*** Begin section ***
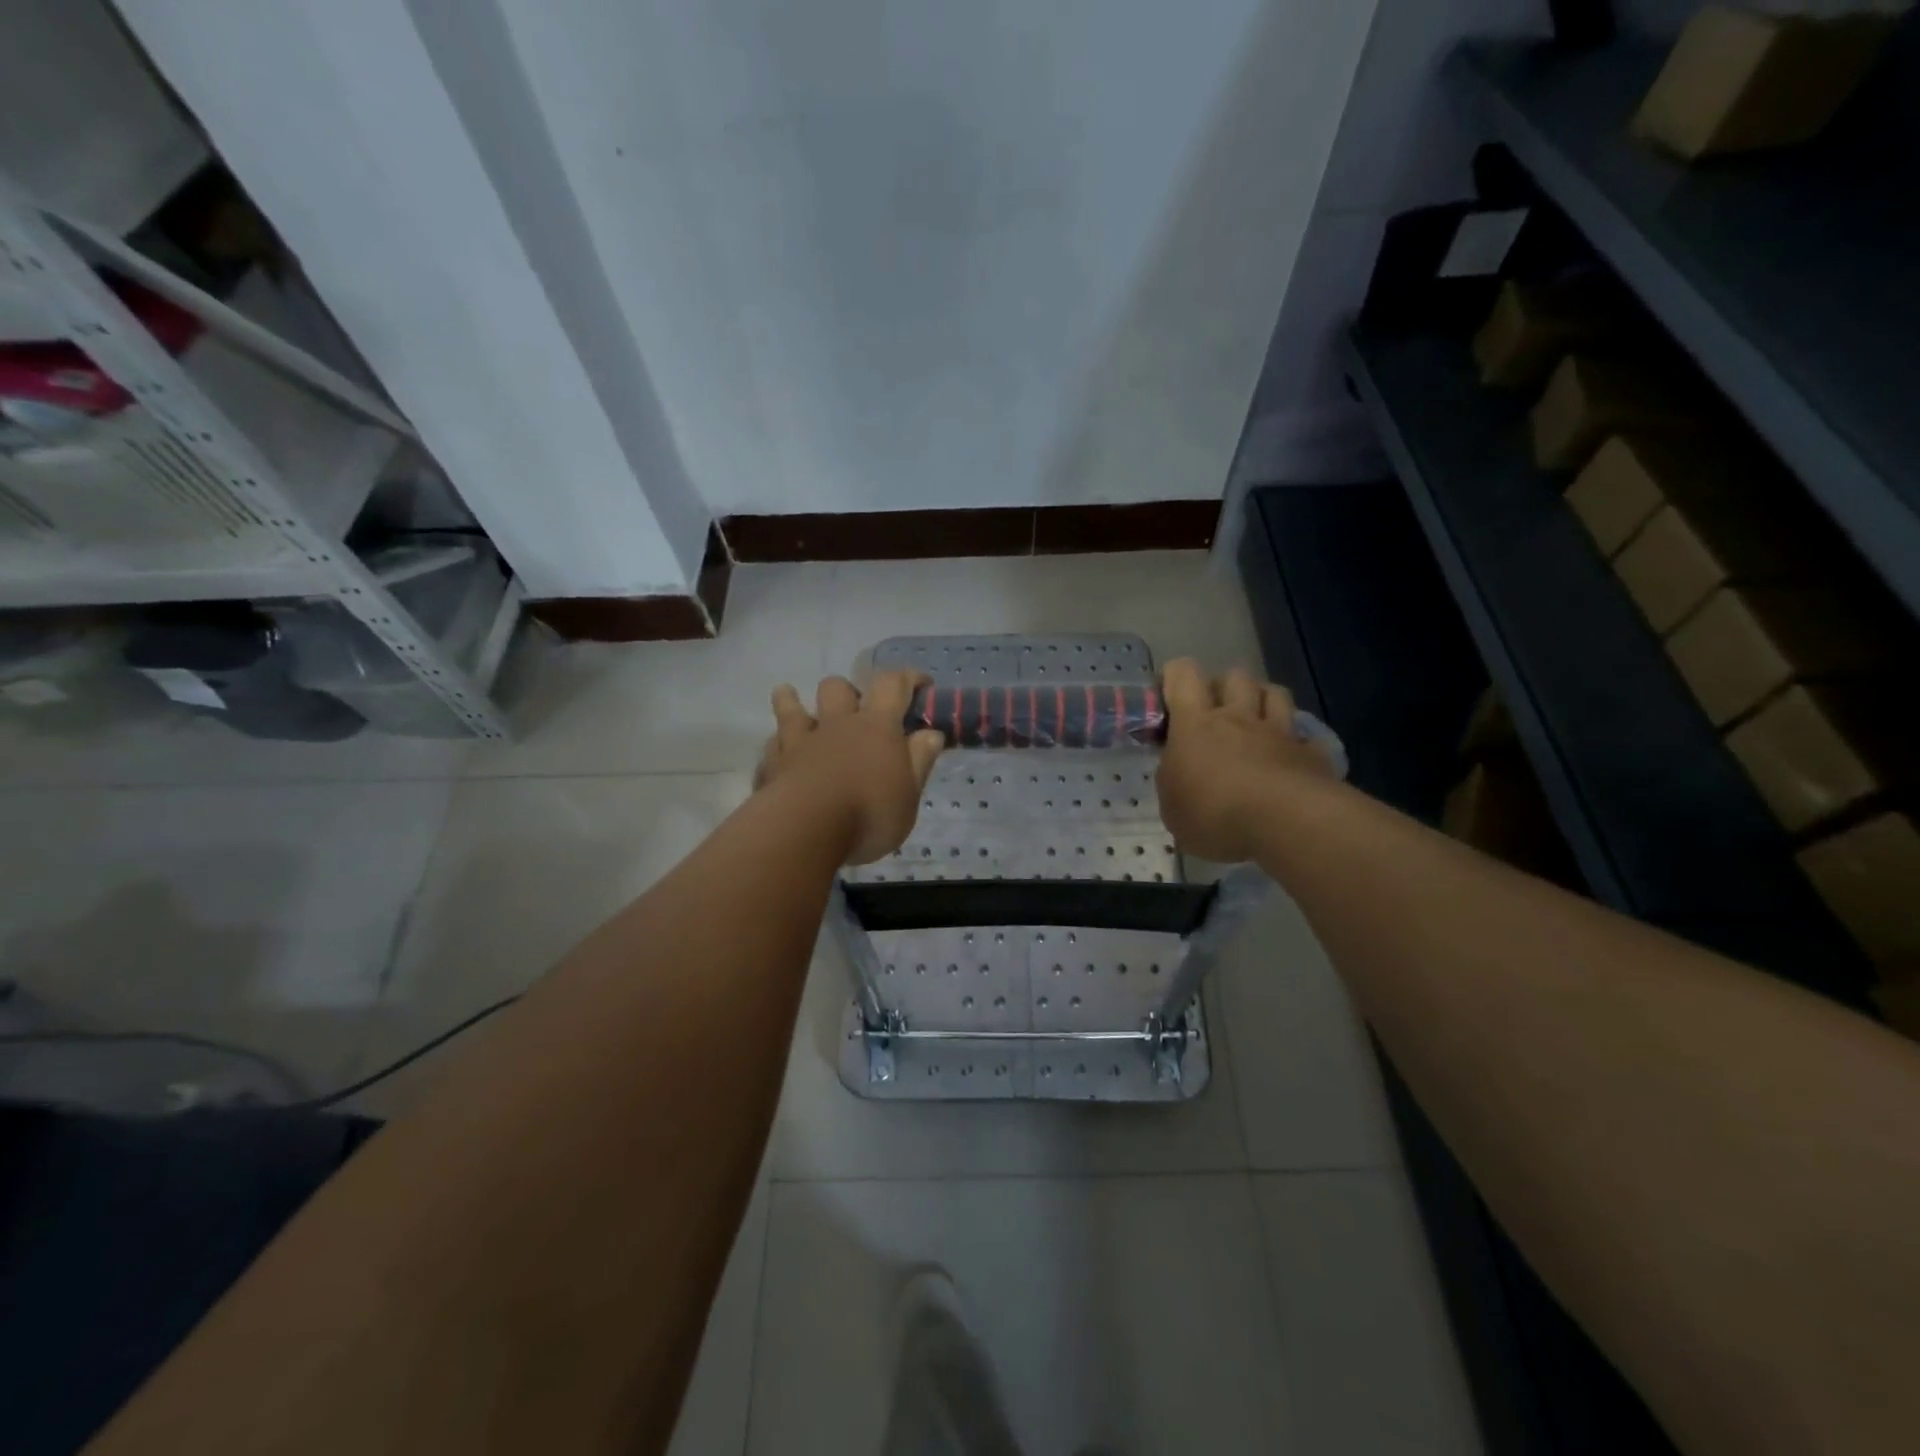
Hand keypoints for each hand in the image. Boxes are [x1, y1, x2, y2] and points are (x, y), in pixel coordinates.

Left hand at [757, 671, 946, 864]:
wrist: (804, 830)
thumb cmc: (868, 814)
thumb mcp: (909, 795)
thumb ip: (919, 761)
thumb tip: (931, 733)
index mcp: (877, 727)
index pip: (894, 685)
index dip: (908, 678)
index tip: (921, 683)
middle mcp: (837, 724)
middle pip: (838, 687)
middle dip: (849, 691)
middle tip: (857, 711)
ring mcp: (800, 741)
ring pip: (792, 707)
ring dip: (793, 701)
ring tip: (792, 700)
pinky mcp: (773, 763)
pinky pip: (774, 742)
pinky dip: (779, 744)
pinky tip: (781, 753)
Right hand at [1156, 659, 1334, 861]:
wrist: (1286, 825)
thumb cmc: (1214, 815)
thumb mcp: (1173, 807)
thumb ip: (1174, 780)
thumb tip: (1178, 773)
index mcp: (1195, 725)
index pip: (1183, 675)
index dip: (1175, 677)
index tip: (1168, 698)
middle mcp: (1238, 718)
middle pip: (1234, 676)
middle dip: (1223, 687)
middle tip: (1213, 713)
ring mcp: (1279, 733)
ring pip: (1275, 693)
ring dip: (1263, 700)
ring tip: (1254, 723)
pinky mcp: (1312, 754)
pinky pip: (1305, 736)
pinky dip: (1297, 742)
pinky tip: (1290, 760)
*** End section ***
- **YOUR OBJECTIVE**:
Pictures excluded, repeat exactly the lines from the top of the material through the line with "thumb tip: (1178, 773)", including both of those lines.

- **EXERCISE RESULT**:
Hand keypoints for each hand in the image. Boxes are [x1, y1, x2, y2] and points are (x, y), in pixel coordinates.

Left hand at [757, 671, 946, 864]:
wrist: (804, 830)
thumb cmc: (868, 814)
thumb mcp: (909, 795)
thumb ip: (919, 761)
thumb tip: (931, 733)
index mcp: (877, 727)
index pip: (894, 685)
index dip: (908, 678)
index tip: (921, 683)
middle mcp: (837, 724)
middle pip: (838, 687)
middle dip: (849, 691)
middle tip: (857, 711)
ring mcp: (800, 741)
ring pip: (792, 707)
ring dip: (793, 701)
ring tip: (792, 700)
pinky mcp: (773, 763)
pinky pip: (774, 742)
pinky dip: (779, 744)
pinky tip: (781, 753)
Right hand at [1156, 659, 1334, 861]:
wrist: (1286, 825)
thumb cmc: (1214, 815)
thumb mcp: (1173, 807)
thumb ip: (1174, 780)
thumb tip: (1178, 773)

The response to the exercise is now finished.